Leave the pictures out and return every line below exactly.

- _DATASET EXCERPT_
== Segment start ==
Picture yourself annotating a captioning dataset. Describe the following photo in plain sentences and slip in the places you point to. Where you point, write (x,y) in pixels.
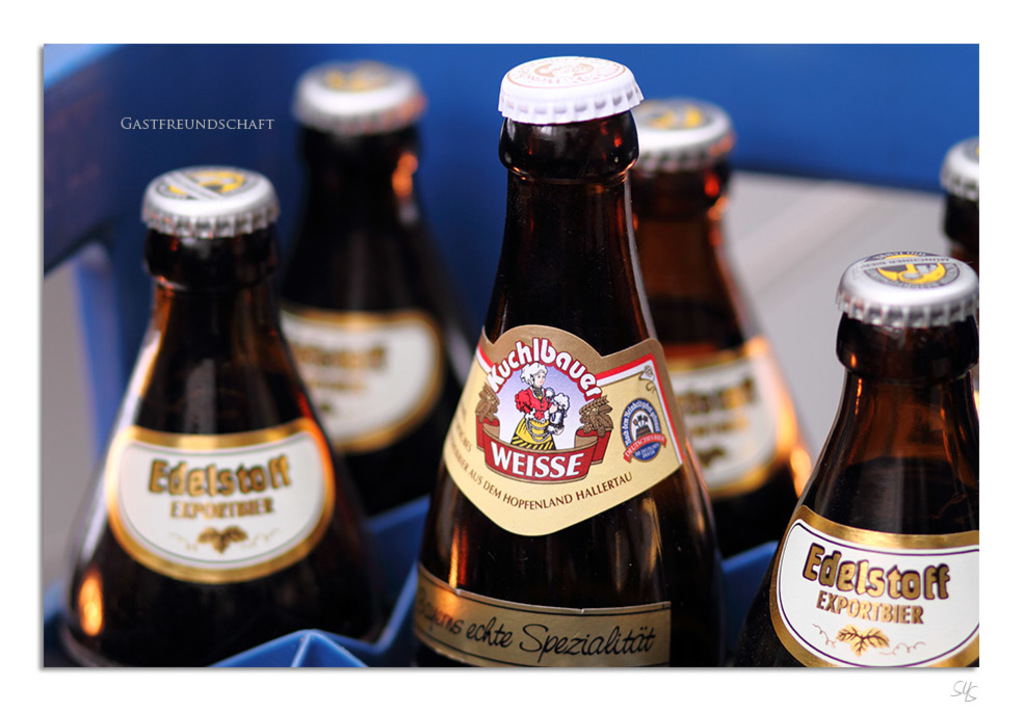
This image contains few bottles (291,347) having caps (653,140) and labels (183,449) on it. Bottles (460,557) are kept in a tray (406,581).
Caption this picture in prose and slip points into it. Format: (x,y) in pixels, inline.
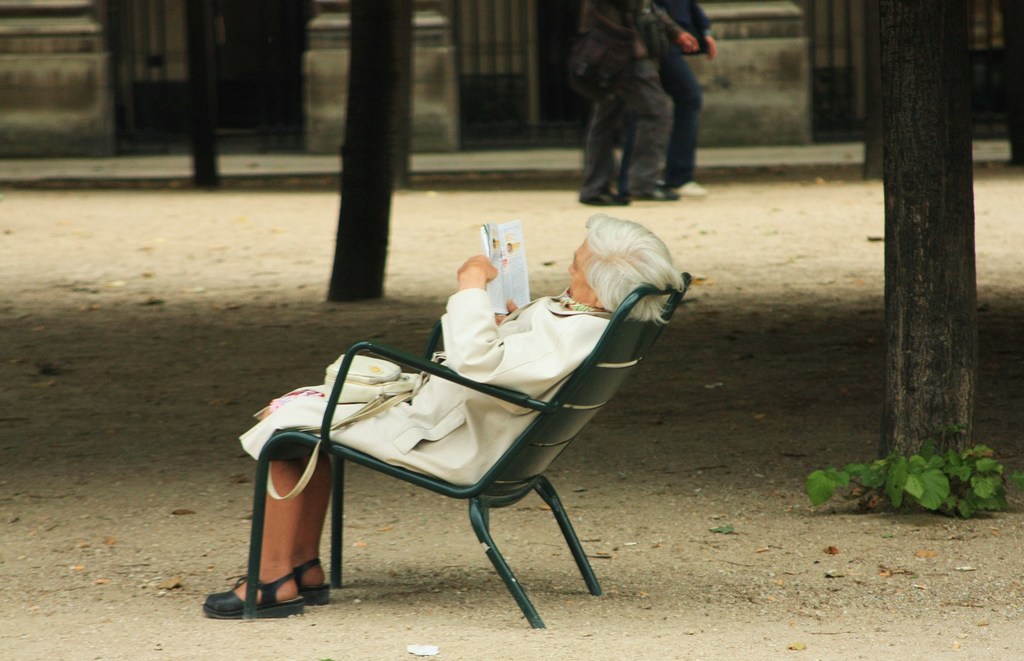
== Segment end ==
- _COMPLETED TASK_
Picture yourself annotating a captioning dataset. Describe the following photo in plain sentences and slip in the places you point to. Where you point, write (x,y) in pixels.
This image contains few bottles (291,347) having caps (653,140) and labels (183,449) on it. Bottles (460,557) are kept in a tray (406,581).
Caption this picture in prose and slip points into it. Format: (x,y) in pixels, inline.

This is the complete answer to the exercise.